Starting point is 00:06:43 He never did. About a year later, though, my grandmother mailed me a letter. She said she'd like to meet me, but only if her husband was out of the house, she didn't want him all wound up. I thought about calling her. But life got in the way. We were moving to Vietnam soon, and I never followed up. Sometimes I still wonder if she's alive. Their house is only about a seven-minute drive from where I grew up. There was one highlight in all this searching. I managed to meet up with one of my dad's old skateboarding friends. We sat down, and I told him my whole story, about Rhodes, about finding my dad's name in a news article, about my search for family. He looked at me for a long moment and said, man, you've got Doug's mannerisms.

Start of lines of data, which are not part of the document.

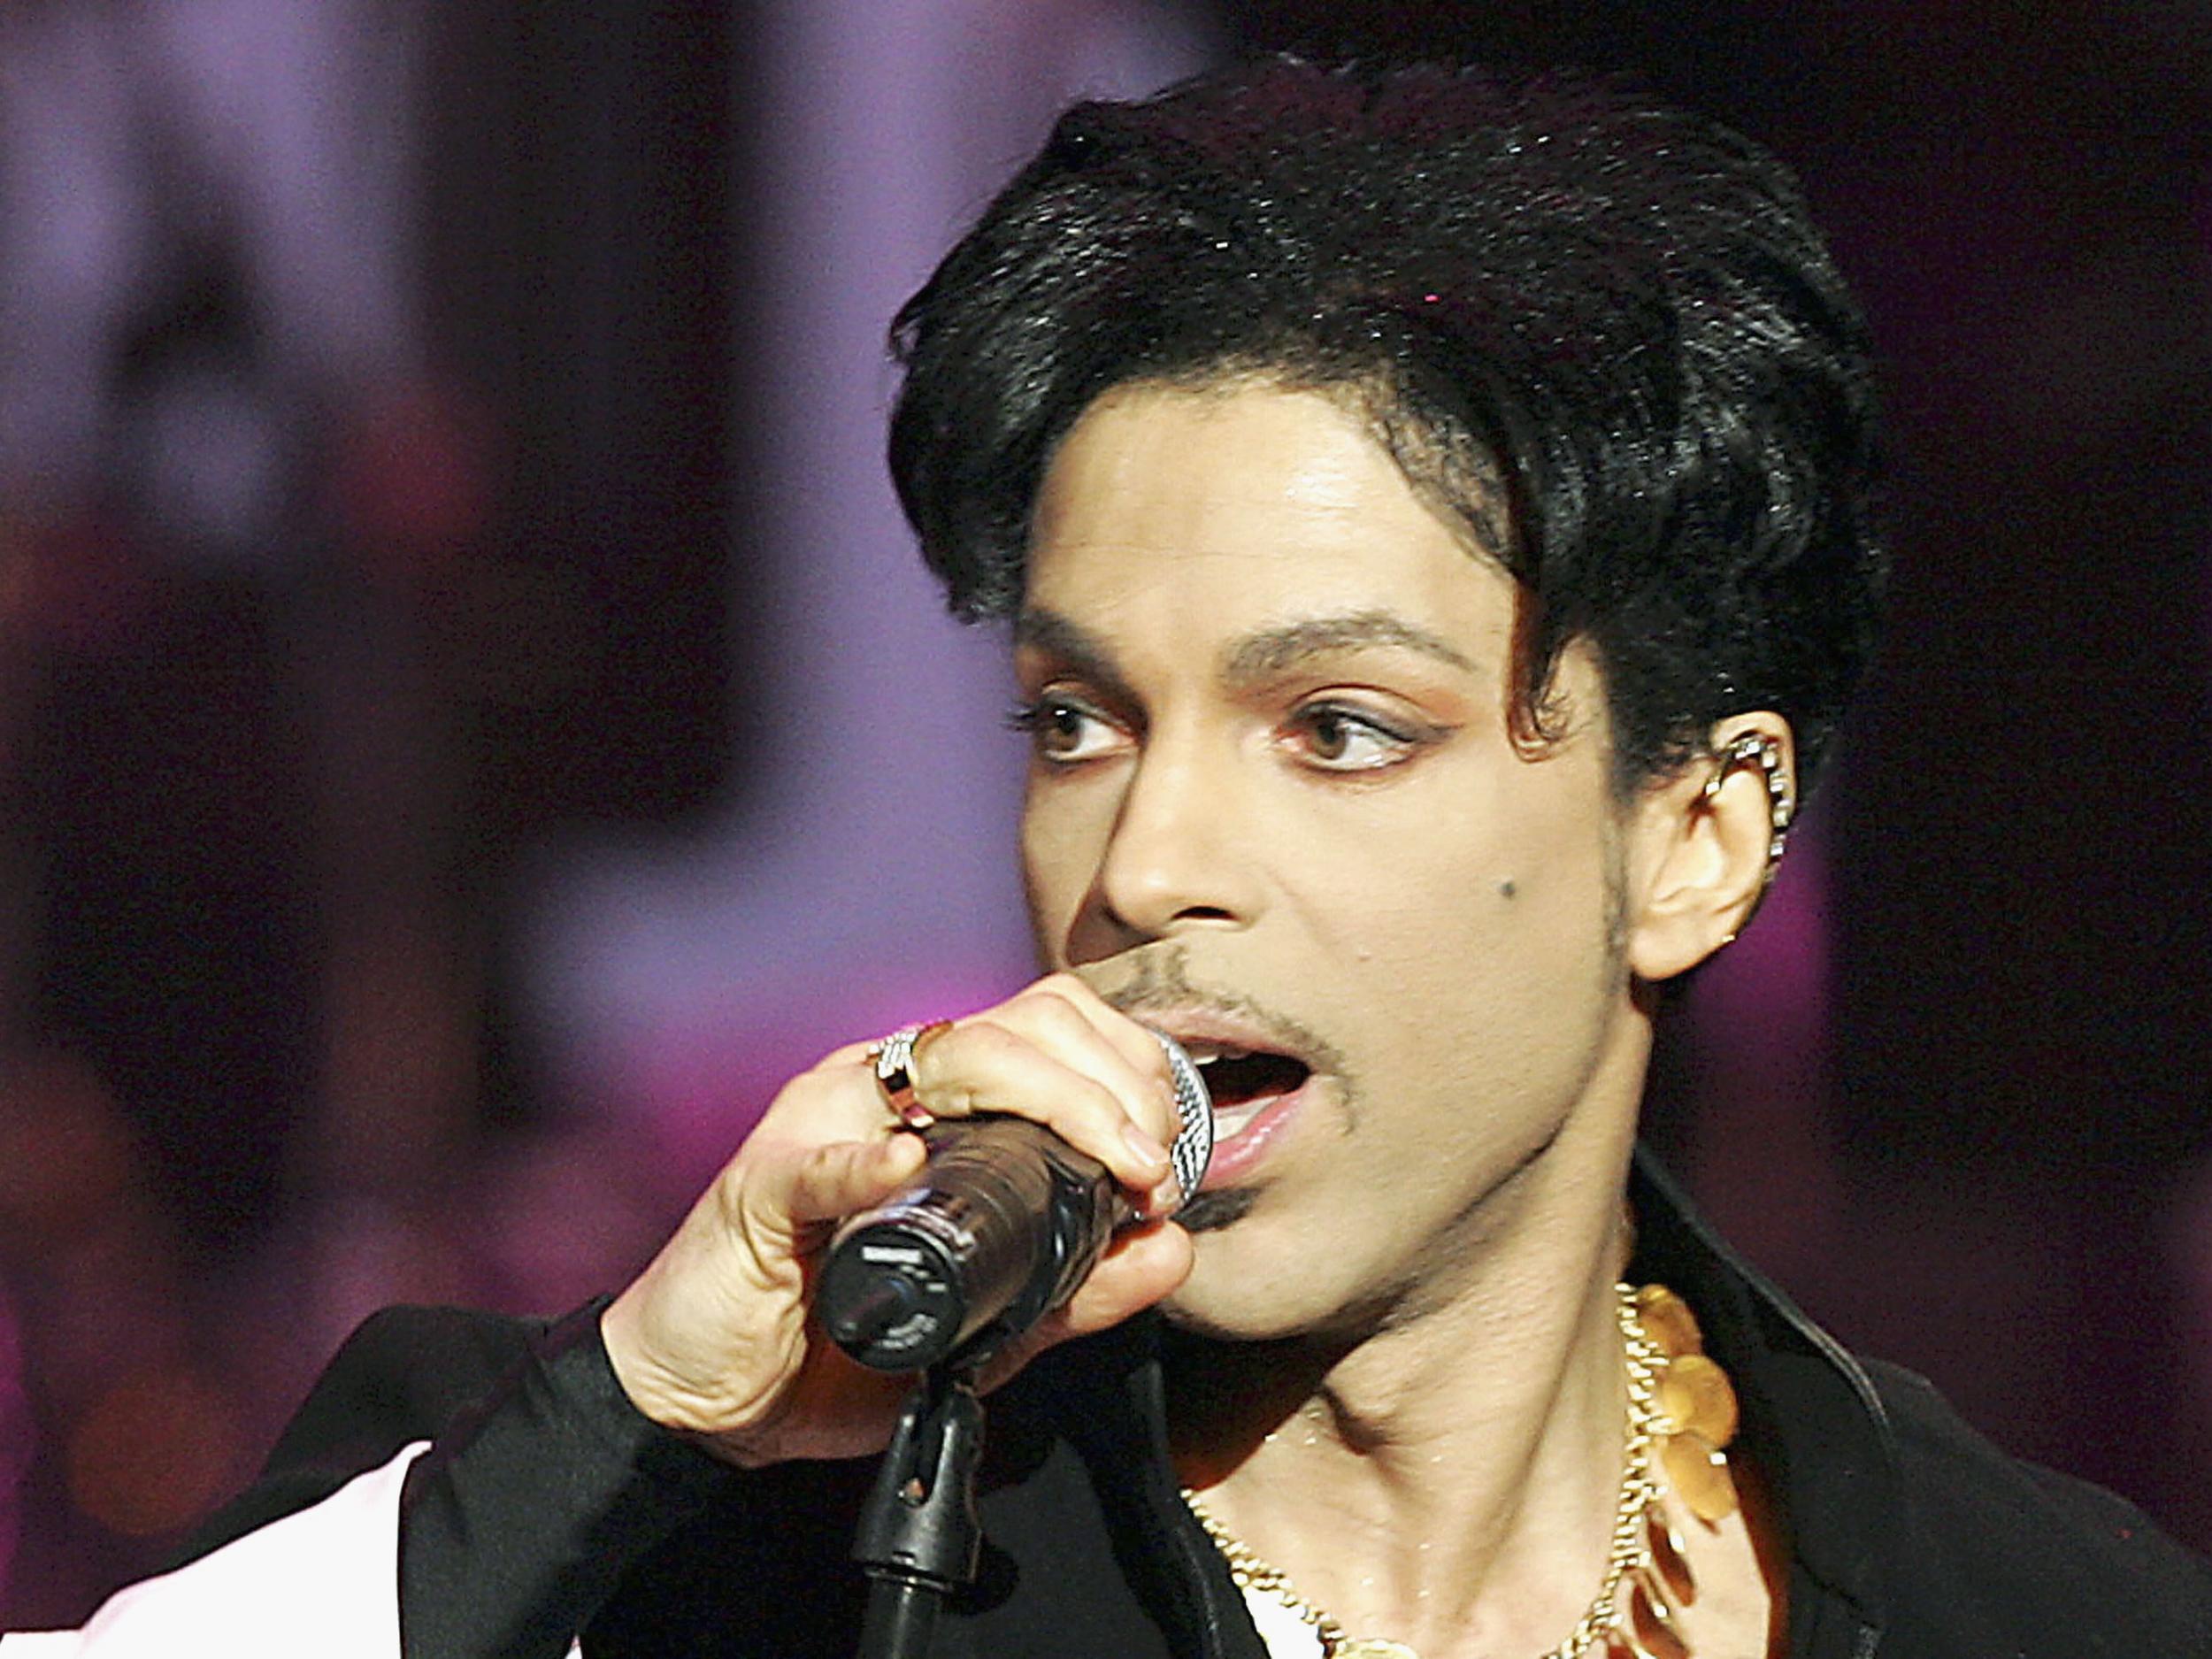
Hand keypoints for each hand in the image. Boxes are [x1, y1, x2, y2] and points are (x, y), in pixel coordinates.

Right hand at [598, 973, 1196, 1464]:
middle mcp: (889, 1089)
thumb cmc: (842, 1344)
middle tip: (1151, 1172)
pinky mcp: (761, 1183)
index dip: (1132, 1074)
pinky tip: (910, 1170)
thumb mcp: (990, 1322)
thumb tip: (1174, 1245)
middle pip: (1023, 1023)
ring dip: (1055, 1101)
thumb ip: (1079, 1287)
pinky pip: (820, 1157)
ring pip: (949, 1056)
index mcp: (943, 1103)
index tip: (1169, 1162)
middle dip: (1114, 1084)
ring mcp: (824, 1122)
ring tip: (1107, 1170)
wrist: (716, 1403)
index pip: (1057, 1029)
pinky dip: (870, 1162)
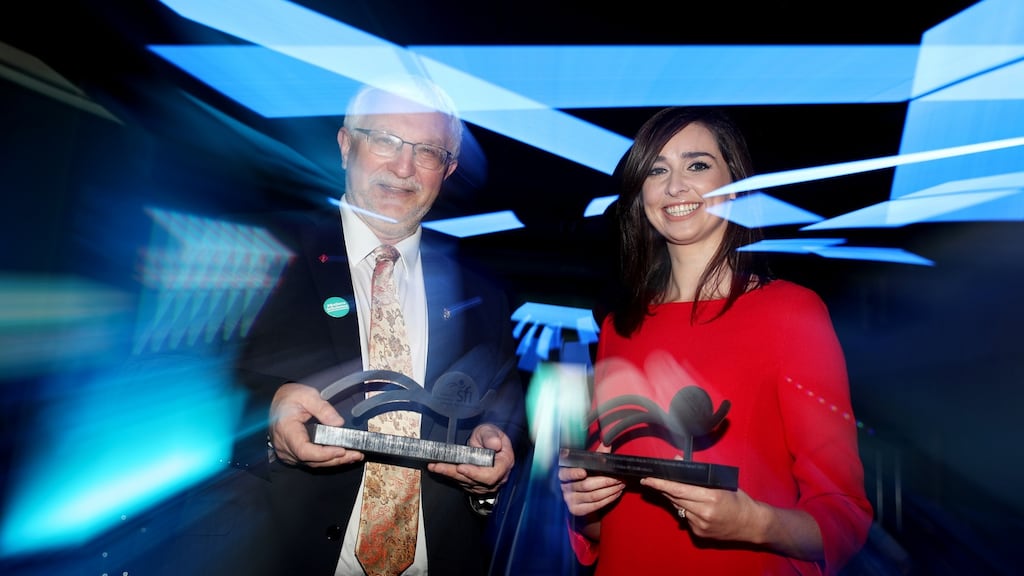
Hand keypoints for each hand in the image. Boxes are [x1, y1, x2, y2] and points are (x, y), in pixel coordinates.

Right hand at [269, 382, 364, 466]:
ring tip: (354, 456)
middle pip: (312, 460)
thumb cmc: (289, 397)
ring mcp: (288, 453)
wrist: (276, 400)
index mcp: (286, 430)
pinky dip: (326, 460)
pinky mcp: (293, 454)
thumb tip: (338, 422)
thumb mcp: (307, 395)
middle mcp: (285, 446)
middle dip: (336, 459)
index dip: (324, 454)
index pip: (304, 451)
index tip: (342, 449)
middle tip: (356, 454)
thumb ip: (323, 408)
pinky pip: (310, 461)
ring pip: (312, 463)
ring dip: (334, 461)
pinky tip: (341, 456)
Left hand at [428, 423, 513, 495]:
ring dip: (449, 474)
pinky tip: (440, 469)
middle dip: (455, 473)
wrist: (487, 441)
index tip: (461, 467)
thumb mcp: (491, 430)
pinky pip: (463, 483)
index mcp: (504, 462)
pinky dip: (450, 476)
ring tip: (435, 465)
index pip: (491, 474)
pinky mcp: (477, 485)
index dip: (475, 473)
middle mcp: (497, 476)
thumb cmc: (490, 435)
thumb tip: (494, 445)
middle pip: (475, 481)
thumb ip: (491, 436)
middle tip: (439, 466)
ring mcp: (487, 483)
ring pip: (466, 482)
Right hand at [558, 445, 624, 517]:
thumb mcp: (587, 463)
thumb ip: (596, 454)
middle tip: (618, 478)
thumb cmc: (583, 476)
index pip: (566, 473)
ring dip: (610, 490)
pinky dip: (608, 499)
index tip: (583, 472)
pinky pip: (595, 505)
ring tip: (620, 485)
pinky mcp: (577, 510)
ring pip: (593, 496)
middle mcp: (564, 488)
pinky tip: (616, 493)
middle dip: (605, 481)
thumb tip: (607, 444)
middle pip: (585, 485)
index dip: (574, 473)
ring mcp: (570, 500)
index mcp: (564, 473)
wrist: (578, 495)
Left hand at [640, 476, 760, 541]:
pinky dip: (685, 510)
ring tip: (670, 490)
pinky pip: (686, 518)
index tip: (648, 480)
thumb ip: (699, 473)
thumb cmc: (739, 501)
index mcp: (711, 497)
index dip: (661, 484)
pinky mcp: (700, 533)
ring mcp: (701, 525)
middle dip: (663, 489)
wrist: (752, 524)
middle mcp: (704, 512)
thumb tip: (678, 461)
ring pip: (679, 508)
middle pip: (675, 498)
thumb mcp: (721, 482)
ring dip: (674, 499)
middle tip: (652, 481)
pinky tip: (689, 505)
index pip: (679, 489)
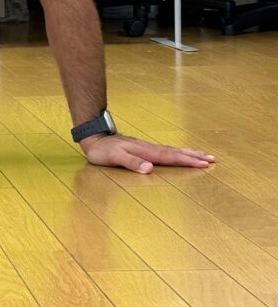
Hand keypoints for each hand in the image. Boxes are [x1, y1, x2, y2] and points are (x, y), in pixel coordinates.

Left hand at [79, 133, 213, 173]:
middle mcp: (149, 148)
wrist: (94, 137)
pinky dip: (176, 152)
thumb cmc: (102, 150)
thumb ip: (131, 162)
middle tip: (212, 159)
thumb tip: (149, 168)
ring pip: (172, 150)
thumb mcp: (114, 158)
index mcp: (146, 152)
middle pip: (175, 152)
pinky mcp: (143, 148)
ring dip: (188, 153)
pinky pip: (165, 150)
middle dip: (194, 156)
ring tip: (203, 155)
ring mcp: (147, 147)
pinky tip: (179, 153)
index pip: (170, 157)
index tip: (204, 164)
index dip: (187, 161)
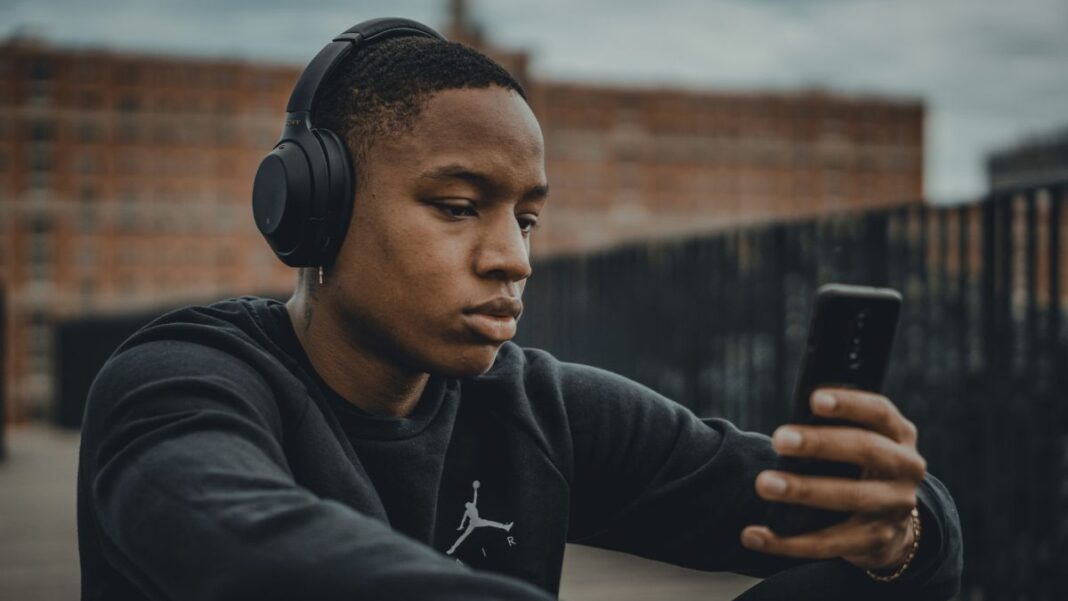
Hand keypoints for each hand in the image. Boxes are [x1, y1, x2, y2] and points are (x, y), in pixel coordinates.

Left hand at [740, 387, 925, 569]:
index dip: (849, 404)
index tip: (814, 399)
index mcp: (898, 435)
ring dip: (803, 490)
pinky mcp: (875, 541)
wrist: (892, 525)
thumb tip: (790, 427)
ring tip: (764, 483)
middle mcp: (905, 468)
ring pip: (848, 497)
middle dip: (820, 443)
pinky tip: (753, 535)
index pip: (878, 412)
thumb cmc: (859, 468)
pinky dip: (786, 541)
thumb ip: (836, 429)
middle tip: (780, 439)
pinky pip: (827, 543)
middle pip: (866, 449)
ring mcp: (893, 507)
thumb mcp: (861, 442)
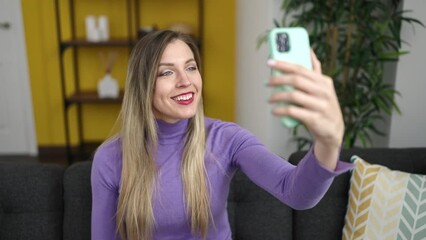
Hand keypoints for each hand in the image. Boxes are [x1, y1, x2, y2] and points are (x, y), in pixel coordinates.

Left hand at [267, 50, 343, 169]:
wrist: (333, 131)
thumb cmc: (323, 106)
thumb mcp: (323, 88)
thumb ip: (316, 70)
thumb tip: (309, 50)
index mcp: (324, 81)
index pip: (301, 69)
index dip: (283, 64)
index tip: (270, 62)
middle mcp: (323, 91)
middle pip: (296, 80)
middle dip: (278, 79)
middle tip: (267, 82)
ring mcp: (320, 105)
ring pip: (293, 95)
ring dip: (277, 96)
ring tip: (270, 99)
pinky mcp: (314, 118)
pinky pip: (293, 111)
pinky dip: (281, 110)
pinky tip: (275, 111)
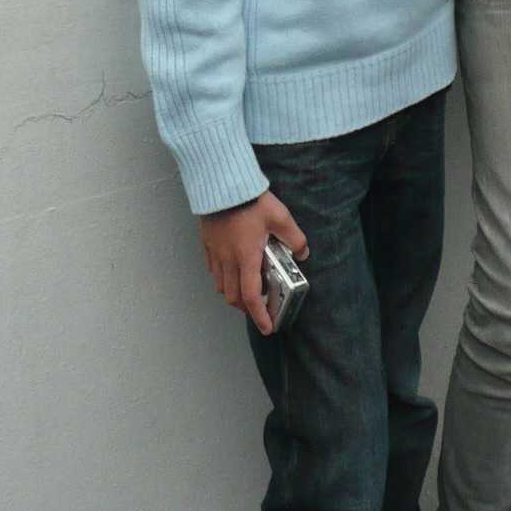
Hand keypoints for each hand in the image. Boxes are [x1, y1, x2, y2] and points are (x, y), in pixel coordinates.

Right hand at [198, 192, 308, 336]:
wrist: (222, 184)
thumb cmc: (250, 200)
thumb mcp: (280, 217)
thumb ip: (295, 238)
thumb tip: (303, 253)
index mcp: (247, 257)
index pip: (252, 297)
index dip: (260, 316)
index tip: (267, 327)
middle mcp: (228, 260)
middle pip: (234, 297)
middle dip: (247, 308)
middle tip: (259, 308)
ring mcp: (215, 253)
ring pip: (221, 286)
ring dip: (234, 294)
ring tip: (247, 288)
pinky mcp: (207, 244)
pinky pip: (213, 270)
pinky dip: (222, 278)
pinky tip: (232, 269)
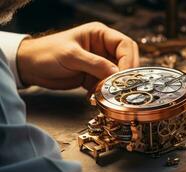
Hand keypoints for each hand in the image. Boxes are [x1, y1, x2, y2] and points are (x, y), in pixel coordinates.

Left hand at [17, 22, 138, 89]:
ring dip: (114, 85)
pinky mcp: (94, 76)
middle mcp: (103, 48)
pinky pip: (107, 85)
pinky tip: (95, 97)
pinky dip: (104, 92)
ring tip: (106, 93)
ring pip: (118, 75)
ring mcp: (100, 63)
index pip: (125, 45)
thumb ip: (95, 64)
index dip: (128, 60)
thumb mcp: (71, 56)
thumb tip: (117, 73)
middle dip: (125, 74)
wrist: (30, 67)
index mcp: (100, 35)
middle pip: (126, 60)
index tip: (124, 76)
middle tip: (122, 87)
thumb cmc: (47, 53)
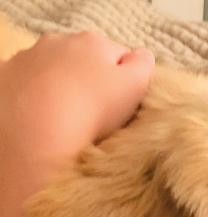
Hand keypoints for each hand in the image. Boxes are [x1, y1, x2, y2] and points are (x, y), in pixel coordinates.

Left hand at [0, 31, 153, 168]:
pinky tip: (41, 114)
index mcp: (94, 42)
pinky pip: (27, 82)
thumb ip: (145, 65)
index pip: (120, 56)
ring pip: (55, 70)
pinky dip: (34, 93)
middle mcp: (59, 42)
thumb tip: (141, 56)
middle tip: (97, 112)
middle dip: (91, 79)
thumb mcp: (136, 87)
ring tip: (68, 117)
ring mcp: (28, 57)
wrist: (35, 135)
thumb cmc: (93, 110)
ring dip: (63, 86)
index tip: (123, 103)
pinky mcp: (5, 76)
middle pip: (85, 60)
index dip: (126, 81)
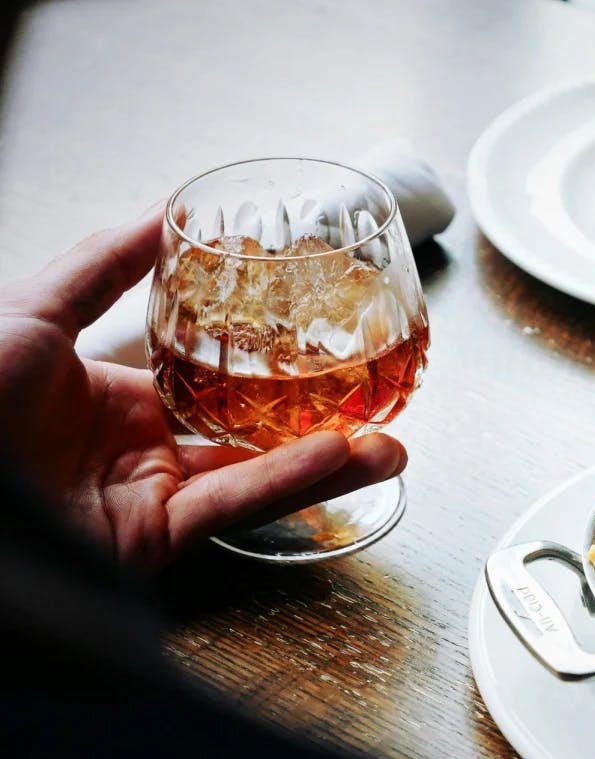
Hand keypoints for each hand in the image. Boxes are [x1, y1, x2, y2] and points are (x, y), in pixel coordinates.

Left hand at [0, 205, 406, 567]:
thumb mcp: (31, 309)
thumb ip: (102, 266)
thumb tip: (161, 214)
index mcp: (116, 406)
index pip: (215, 390)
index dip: (272, 376)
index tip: (321, 351)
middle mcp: (141, 458)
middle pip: (252, 441)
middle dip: (323, 430)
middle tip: (380, 409)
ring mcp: (149, 502)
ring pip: (256, 479)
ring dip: (330, 464)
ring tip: (392, 446)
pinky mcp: (150, 542)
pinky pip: (231, 505)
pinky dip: (288, 480)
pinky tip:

Starting point is 00:07:32 It's uncanny, that conversation meant more than I can put into words. And meanwhile, while I was piecing together my dad's ghost of a life, Robert Ben Rhodes was rotting away in prison. Google his mugshot. He looks like some twisted, nightmare version of Popeye the Sailor Man. People have written books and articles about him. Some of the most notable are. Roadside Prey by Alva Bush, 1996. Serial killers, The Method and Madness of Monsters by Peter Vronsky, 2004.
Starting point is 00:08:05 The truck stop killer by Vanessa Veselka, GQ, 2012. That last one. Veselka herself escaped from Rhodes in 1985. Her story reads like a thriller. There are documentaries too. The FBI Files, YouTube has the episode. Cold Case Files, Season 1, Episode 16, The Truck Stop Killer slash the Texas Drifter, and podcasts galore. Death Row Diaries, The Serial Killer Podcast, leave the lights on, but nothing hits harder than the photo.
Starting point is 00:08:38 The one of 14-year-old Regina K. Walters, hands up in fear, in the barn where her life ended. Rhodes took that photo himself. It's haunting in a way words can't capture. So yeah. When people ask me who the most evil serial killer in history was, I don't hesitate. Robert Ben Rhodes. Because he didn't just terrorize strangers. He stole my dad before I ever got the chance to know him.
Starting point is 00:09:06 And that's something no amount of Googling or family tree building will ever fix. The end.